── Data for processing ──

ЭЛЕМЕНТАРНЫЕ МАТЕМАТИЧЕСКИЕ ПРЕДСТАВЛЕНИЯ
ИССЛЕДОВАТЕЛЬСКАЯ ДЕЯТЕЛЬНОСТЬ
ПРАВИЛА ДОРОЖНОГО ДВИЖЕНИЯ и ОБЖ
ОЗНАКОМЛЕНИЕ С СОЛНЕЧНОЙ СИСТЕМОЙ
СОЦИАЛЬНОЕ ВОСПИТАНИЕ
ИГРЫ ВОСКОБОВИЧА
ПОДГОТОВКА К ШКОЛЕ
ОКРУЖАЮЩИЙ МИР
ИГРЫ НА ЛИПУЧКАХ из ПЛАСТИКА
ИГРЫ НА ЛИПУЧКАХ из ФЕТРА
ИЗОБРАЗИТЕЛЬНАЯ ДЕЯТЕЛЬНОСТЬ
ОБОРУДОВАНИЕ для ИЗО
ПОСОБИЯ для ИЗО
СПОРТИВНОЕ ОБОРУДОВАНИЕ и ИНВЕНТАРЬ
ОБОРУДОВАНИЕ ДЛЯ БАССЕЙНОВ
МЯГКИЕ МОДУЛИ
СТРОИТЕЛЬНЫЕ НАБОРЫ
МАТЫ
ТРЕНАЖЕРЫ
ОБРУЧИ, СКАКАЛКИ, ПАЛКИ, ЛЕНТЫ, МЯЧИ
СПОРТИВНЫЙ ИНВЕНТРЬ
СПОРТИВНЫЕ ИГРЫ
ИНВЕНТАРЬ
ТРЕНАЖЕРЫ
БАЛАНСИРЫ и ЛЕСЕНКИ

───

> **What is being asked**: Repeat every line of the data, exactly and in full.

> **Answer below**:
ЭЛЕМЕНТАРНЫЕ МАТЕМАТИЧЕСКИЕ ПРЕДСТАВЛЕНИЯ
ИССЛЕДОВАТЕЛЬСКАЯ ДЕЯТЕЛЬНОСТЬ
ПРАВИЛА ДОРОЖНОГО ДВИЖЕНИЯ и ОБЖ
ОЗНАКОМЛЕНИЕ С СОЛНЕЧНОЙ СИСТЕМОЙ
СОЦИАЛЬНОЕ ВОСПИТАНИЕ
ИГРЫ ВОСКОБОВИЧА
ПОДГОТОВКА К ШКОЛЕ
ОКРУЖАЮЩИЙ МИР
ИГРЫ НА ЛИПУЧКАХ из ПЛАСТИКА
ИГРЫ НА ЛИПУЧКАХ из ФЕТРА
ИЗОБРАЗИТЕЛЬНАЯ ДЕЯТЕЛЬНОСТЬ
ОБОРУДОВАНИЕ для ИЗО
ПОСОБИЯ для ИЗО
СПОРТИВНОЕ ОБОРУДОВАНИЕ и ИНВЕНТАРЬ
ОБОРУДОВАНИЕ ДЛЯ БАССЕЙНОВ
МЯГКИЕ МОДУЛИ
СТРОИТЕЛЬНЫЕ НАБОРЫ
МАТЫ
ТРЕНАЖЕРЫ
ОБРУЧИ, СКАКАЛКИ, ПАЛКИ, ЛЕНТЫ, МЯЧИ
СПОРТИВНЫЙ ИНВЕНТРЬ
СПОРТИВНЫЕ ИГРЫ
ИНВЕНТАРЬ
ТРЕНАЖЕРЫ
БАЛАНСИРЫ и ЛЕСЕНКИ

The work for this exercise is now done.